Recorded data
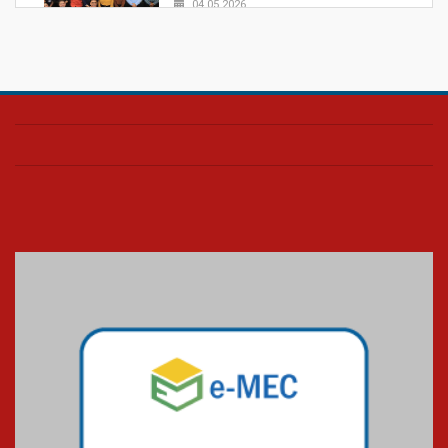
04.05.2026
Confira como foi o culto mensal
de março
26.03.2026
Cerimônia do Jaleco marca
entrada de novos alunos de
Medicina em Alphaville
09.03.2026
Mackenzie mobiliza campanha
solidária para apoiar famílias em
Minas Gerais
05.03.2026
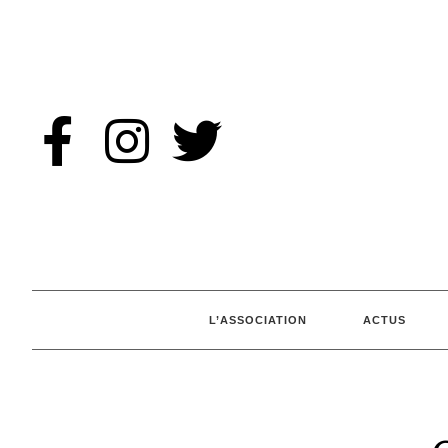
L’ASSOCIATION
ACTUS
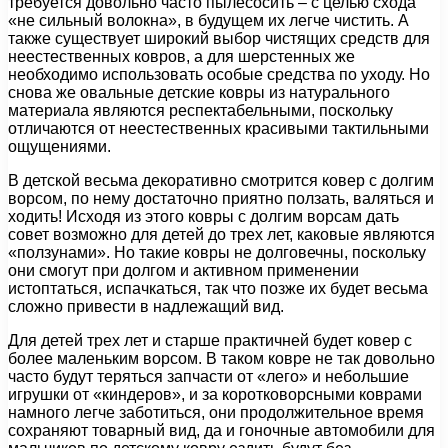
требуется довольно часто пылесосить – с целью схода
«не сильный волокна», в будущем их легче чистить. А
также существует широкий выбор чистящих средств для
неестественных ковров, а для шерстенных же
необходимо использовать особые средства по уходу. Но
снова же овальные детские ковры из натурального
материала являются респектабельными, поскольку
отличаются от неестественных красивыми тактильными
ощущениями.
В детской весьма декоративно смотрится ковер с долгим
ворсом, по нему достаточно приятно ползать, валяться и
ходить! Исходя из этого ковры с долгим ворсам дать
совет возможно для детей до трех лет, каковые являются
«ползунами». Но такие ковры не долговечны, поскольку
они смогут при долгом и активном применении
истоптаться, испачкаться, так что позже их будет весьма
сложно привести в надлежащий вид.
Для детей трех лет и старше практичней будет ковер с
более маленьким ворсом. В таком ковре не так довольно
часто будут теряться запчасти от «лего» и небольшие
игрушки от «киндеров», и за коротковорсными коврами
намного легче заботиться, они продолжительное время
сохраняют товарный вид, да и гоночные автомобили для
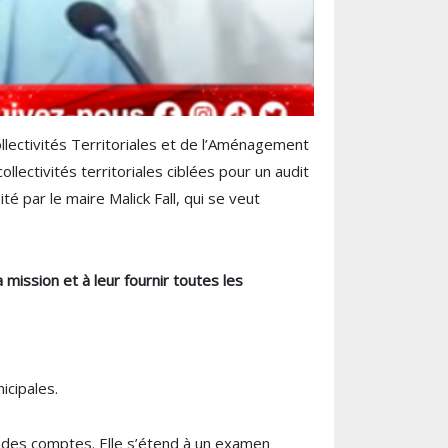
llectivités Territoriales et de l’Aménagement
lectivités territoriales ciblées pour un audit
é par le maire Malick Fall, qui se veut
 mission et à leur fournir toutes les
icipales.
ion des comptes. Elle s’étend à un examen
...
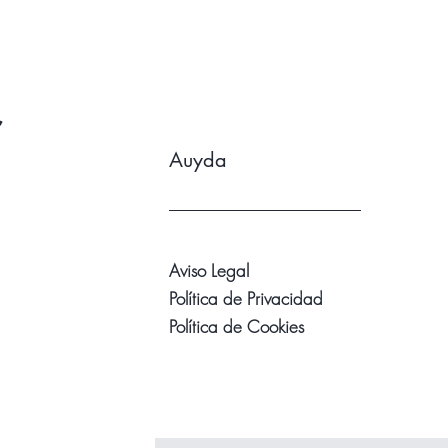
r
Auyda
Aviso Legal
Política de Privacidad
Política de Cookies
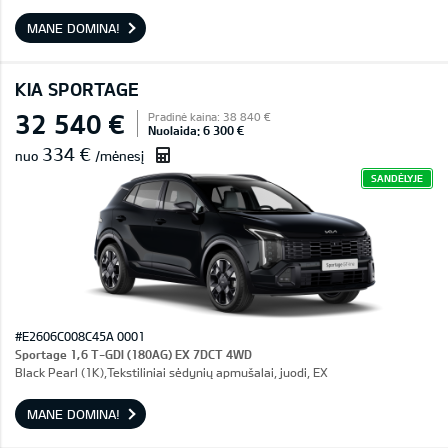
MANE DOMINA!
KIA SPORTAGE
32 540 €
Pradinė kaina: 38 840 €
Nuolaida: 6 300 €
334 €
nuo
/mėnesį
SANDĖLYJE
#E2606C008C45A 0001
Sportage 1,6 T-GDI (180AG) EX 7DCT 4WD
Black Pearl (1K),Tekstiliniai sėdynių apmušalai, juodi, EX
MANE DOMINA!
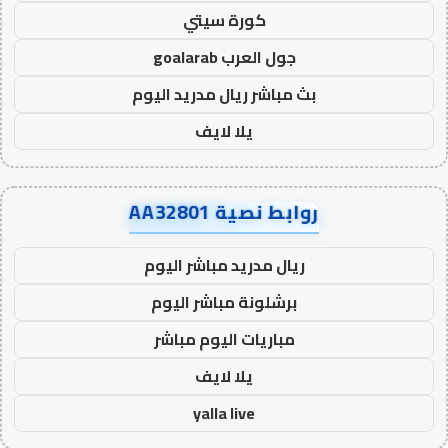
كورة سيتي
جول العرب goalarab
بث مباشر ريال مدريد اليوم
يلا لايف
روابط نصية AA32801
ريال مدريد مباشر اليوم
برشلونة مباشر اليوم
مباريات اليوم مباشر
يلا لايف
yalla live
* * *
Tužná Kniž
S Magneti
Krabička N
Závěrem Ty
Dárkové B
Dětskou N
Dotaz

Work to be completed
Swap "audit" for "contrôle" in the part that opens with the line containing "llectivités Territoriales et de l’Aménagement" and closes with the line containing "ion des comptes. Elle s’étend à un examen". Give back only those lines, with everything else left unchanged.

Task output
llectivités Territoriales et de l’Aménagement
lectivités territoriales ciblées pour un contrôle
é par le maire Malick Fall, qui se veut
 mission et à leur fournir toutes les
icipales.
ion des comptes. Elle s’étend à un examen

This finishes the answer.